_WORK TO COMPLETE_
How many of the lines below contain the word "displayed"? Reply with the number alone.

** DATA FOR REVIEW follows **

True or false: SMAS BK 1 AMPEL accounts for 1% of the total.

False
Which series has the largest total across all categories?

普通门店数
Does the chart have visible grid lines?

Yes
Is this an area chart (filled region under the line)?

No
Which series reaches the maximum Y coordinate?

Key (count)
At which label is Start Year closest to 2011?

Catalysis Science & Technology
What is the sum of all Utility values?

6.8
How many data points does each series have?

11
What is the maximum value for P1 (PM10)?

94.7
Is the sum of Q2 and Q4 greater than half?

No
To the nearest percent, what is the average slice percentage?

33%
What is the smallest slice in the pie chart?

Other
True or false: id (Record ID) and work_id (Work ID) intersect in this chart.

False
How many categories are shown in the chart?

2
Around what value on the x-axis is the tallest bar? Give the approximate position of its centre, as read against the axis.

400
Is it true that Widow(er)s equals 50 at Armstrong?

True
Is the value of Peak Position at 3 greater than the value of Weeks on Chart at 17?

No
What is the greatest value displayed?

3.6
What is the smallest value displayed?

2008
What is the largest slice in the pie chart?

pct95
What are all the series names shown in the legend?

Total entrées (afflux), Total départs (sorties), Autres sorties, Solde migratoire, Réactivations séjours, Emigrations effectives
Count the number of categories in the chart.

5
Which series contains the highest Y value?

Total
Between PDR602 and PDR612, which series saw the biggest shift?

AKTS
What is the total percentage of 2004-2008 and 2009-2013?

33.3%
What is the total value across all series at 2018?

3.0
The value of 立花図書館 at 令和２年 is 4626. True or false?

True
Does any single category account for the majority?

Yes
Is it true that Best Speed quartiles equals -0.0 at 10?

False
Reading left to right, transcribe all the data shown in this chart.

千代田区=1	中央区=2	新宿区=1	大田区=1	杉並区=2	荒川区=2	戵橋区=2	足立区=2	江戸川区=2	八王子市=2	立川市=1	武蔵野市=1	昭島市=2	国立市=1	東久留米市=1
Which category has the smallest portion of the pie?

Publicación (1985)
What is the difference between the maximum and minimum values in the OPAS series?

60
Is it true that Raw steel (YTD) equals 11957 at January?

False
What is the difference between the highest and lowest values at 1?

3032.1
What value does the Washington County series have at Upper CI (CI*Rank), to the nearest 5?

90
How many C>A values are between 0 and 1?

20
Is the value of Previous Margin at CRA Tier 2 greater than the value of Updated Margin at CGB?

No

** End of DATA FOR REVIEW **

_WRITTEN RESPONSE_
2